Task to complete: Each line below is to be copied exactly as it appears.

Listed entries:
───

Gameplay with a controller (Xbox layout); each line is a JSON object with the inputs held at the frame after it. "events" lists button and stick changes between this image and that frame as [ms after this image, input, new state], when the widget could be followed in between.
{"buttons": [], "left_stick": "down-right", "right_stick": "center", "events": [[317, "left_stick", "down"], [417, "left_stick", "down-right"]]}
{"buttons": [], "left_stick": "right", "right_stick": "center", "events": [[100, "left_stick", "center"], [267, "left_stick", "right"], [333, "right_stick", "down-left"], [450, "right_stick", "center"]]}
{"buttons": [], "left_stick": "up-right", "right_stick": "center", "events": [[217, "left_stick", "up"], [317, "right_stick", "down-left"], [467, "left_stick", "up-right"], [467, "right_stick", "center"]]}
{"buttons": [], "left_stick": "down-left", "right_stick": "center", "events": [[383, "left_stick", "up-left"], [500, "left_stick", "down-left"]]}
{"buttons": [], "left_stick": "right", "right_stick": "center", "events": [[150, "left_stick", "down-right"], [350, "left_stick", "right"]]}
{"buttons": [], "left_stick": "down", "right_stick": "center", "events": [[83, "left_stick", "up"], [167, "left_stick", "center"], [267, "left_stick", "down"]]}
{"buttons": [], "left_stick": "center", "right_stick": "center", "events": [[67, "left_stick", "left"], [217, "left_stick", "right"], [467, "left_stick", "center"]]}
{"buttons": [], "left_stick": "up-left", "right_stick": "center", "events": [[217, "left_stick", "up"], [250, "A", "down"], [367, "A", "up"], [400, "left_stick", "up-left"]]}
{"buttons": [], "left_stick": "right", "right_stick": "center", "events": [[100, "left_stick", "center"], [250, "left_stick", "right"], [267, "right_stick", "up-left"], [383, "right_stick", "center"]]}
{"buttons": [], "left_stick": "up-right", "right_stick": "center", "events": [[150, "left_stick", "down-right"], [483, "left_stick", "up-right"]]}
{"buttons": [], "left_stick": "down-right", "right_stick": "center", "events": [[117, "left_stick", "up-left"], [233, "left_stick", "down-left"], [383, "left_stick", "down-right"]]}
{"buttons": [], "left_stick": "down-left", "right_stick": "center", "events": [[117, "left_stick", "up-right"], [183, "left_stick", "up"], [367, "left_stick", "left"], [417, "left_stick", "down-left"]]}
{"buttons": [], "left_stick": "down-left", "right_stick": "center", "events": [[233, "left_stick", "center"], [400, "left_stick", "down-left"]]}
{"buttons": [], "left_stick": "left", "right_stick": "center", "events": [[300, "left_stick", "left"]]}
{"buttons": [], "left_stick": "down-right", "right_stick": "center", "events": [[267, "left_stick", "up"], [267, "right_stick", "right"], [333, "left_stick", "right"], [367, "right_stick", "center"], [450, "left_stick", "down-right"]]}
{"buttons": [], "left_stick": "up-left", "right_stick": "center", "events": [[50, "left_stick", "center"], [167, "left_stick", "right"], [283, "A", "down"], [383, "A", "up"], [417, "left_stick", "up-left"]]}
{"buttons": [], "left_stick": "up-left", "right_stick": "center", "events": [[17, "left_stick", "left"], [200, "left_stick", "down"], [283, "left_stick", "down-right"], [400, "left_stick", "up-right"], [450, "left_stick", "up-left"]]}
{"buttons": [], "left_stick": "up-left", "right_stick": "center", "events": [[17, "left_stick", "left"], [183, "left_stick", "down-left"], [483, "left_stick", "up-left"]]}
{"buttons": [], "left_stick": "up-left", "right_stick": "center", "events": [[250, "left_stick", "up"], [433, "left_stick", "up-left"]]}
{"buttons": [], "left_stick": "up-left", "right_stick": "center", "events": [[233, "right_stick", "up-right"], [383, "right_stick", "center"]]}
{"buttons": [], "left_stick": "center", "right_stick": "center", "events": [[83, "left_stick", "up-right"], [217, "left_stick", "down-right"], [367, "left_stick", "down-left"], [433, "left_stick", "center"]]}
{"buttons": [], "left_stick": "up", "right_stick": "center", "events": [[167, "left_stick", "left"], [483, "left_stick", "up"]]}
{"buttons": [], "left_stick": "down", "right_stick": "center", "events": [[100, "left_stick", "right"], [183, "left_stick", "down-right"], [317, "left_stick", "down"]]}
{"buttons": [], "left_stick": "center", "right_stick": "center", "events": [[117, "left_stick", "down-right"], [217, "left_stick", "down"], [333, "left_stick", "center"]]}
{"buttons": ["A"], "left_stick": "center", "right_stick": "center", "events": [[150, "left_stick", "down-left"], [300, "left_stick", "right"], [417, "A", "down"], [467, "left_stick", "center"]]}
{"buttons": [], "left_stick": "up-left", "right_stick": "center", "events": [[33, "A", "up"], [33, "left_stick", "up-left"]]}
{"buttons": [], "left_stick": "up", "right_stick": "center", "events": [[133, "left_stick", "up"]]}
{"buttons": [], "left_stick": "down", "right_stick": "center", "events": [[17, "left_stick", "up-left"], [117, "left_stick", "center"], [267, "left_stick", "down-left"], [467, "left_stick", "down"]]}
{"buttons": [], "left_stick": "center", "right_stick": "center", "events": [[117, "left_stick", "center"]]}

───

The completed task:
Gameplay with a controller (Xbox layout); each line is a JSON object with the inputs held at the frame after it. "events" lists button and stick changes between this image and that frame as [ms after this image, input, new state], when the widget could be followed in between.
{"buttons": [], "left_stick": "down-right", "right_stick": "center", "events": [[317, "left_stick", "down"], [417, "left_stick", "down-right"]]}
{"buttons": [], "left_stick": "right", "right_stick": "center", "events": [[100, "left_stick", "center"], [267, "left_stick", "right"], [333, "right_stick", "down-left"], [450, "right_stick", "center"]]}
{"buttons": [], "left_stick": "up-right", "right_stick": "center", "events": [[217, "left_stick", "up"], [317, "right_stick", "down-left"], [467, "left_stick", "up-right"], [467, "right_stick", "center"]]}
{"buttons": [], "left_stick": "down-left", "right_stick": "center", "events": [[383, "left_stick", "up-left"], [500, "left_stick", "down-left"]]}
{"buttons": [], "left_stick": "right", "right_stick": "center", "events": [[150, "left_stick", "down-right"], [350, "left_stick", "right"]]}
{"buttons": [], "left_stick": "down", "right_stick": "center", "events": [[83, "left_stick", "up"], [167, "left_stick", "center"], [267, "left_stick", "down"]]}
{"buttons": [], "left_stick": "center", "right_stick": "center", "events": [[67, "left_stick", "left"], [217, "left_stick", "right"], [467, "left_stick", "center"]]}
{"buttons": [], "left_stick": "up-left", "right_stick": "center", "events": [[217, "left_stick", "up"], [250, "A", "down"], [367, "A", "up"], [400, "left_stick", "up-left"]]}
{"buttons": [], "left_stick": "right", "right_stick": "center", "events": [[100, "left_stick", "center"], [250, "left_stick", "right"], [267, "right_stick", "up-left"], [383, "right_stick", "center"]]}
{"buttons": [], "left_stick": "up-right", "right_stick": "center", "events": [[150, "left_stick", "down-right"], [483, "left_stick", "up-right"]]}
{"buttons": [], "left_stick": "down-right", "right_stick": "center", "events": [[117, "left_stick", "up-left"], [233, "left_stick", "down-left"], [383, "left_stick", "down-right"]]}
{"buttons": [], "left_stick": "down-left", "right_stick": "center", "events": [[117, "left_stick", "up-right"], [183, "left_stick", "up"], [367, "left_stick", "left"], [417, "left_stick", "down-left"]]}
{"buttons": [], "left_stick": "down-left", "right_stick": "center", "events": [[233, "left_stick", "center"], [400, "left_stick", "down-left"]]}
{"buttons": [], "left_stick": "left", "right_stick": "center", "events": [[300, "left_stick", "left"]]}
{"buttons": [], "left_stick": "down-right", "right_stick": "center", "events": [[267, "left_stick", "up"], [267, "right_stick", "right"], [333, "left_stick", "right"], [367, "right_stick", "center"], [450, "left_stick", "down-right"]]}
{"buttons": [], "left_stick": "up-left", "right_stick": "center", "events": [[50, "left_stick", "center"], [167, "left_stick", "right"], [283, "A", "down"], [383, "A", "up"], [417, "left_stick", "up-left"]]}
{"buttons": [], "left_stick": "up-left", "right_stick": "center", "events": [[17, "left_stick", "left"], [200, "left_stick", "down"], [283, "left_stick", "down-right"], [400, "left_stick", "up-right"], [450, "left_stick", "up-left"]]}
{"buttons": [], "left_stick": "up-left", "right_stick": "center", "events": [[17, "left_stick", "left"], [183, "left_stick", "down-left"], [483, "left_stick", "up-left"]]}
{"buttons": [], "left_stick": "up-left", "right_stick": "center", "events": [[250, "left_stick", "up"], [433, "left_stick", "up-left"]]}
{"buttons": [], "left_stick": "up-left", "right_stick": "center", "events": [[233, "right_stick", "up-right"], [383, "right_stick", "center"]]}
{"buttons": [], "left_stick": "center", "right_stick": "center", "events": [[83, "left_stick", "up-right"], [217, "left_stick", "down-right"], [367, "left_stick", "down-left"], [433, "left_stick", "center"]]}
{"buttons": [], "left_stick": "up", "right_stick": "center", "events": [[167, "left_stick", "left"], [483, "left_stick", "up"]]}
{"buttons": [], "left_stick": "down", "right_stick": "center", "events": [[100, "left_stick", "right"], [183, "left_stick", "down-right"], [317, "left_stick", "down"]]}
{"buttons": [], "left_stick": "center", "right_stick": "center", "events": [[117, "left_stick", "down-right"], [217, "left_stick", "down"], [333, "left_stick", "center"]]}
{"buttons": ["A"], "left_stick": "center", "right_stick": "center", "events": [[150, "left_stick", "down-left"], [300, "left_stick", "right"], [417, "A", "down"], [467, "left_stick", "center"]]}
{"buttons": [], "left_stick": "up-left", "right_stick": "center", "events": [[33, "A", "up"], [33, "left_stick", "up-left"]]}
{"buttons": [], "left_stick": "up", "right_stick": "center", "events": [[133, "left_stick", "up"]]}
{"buttons": [], "left_stick": "down", "right_stick": "center", "events": [[17, "left_stick", "up-left"], [117, "left_stick", "center"], [267, "left_stick", "down-left"], [467, "left_stick", "down"]]}
{"buttons": [], "left_stick": "center", "right_stick": "center", "events": [[117, "left_stick", "center"]]}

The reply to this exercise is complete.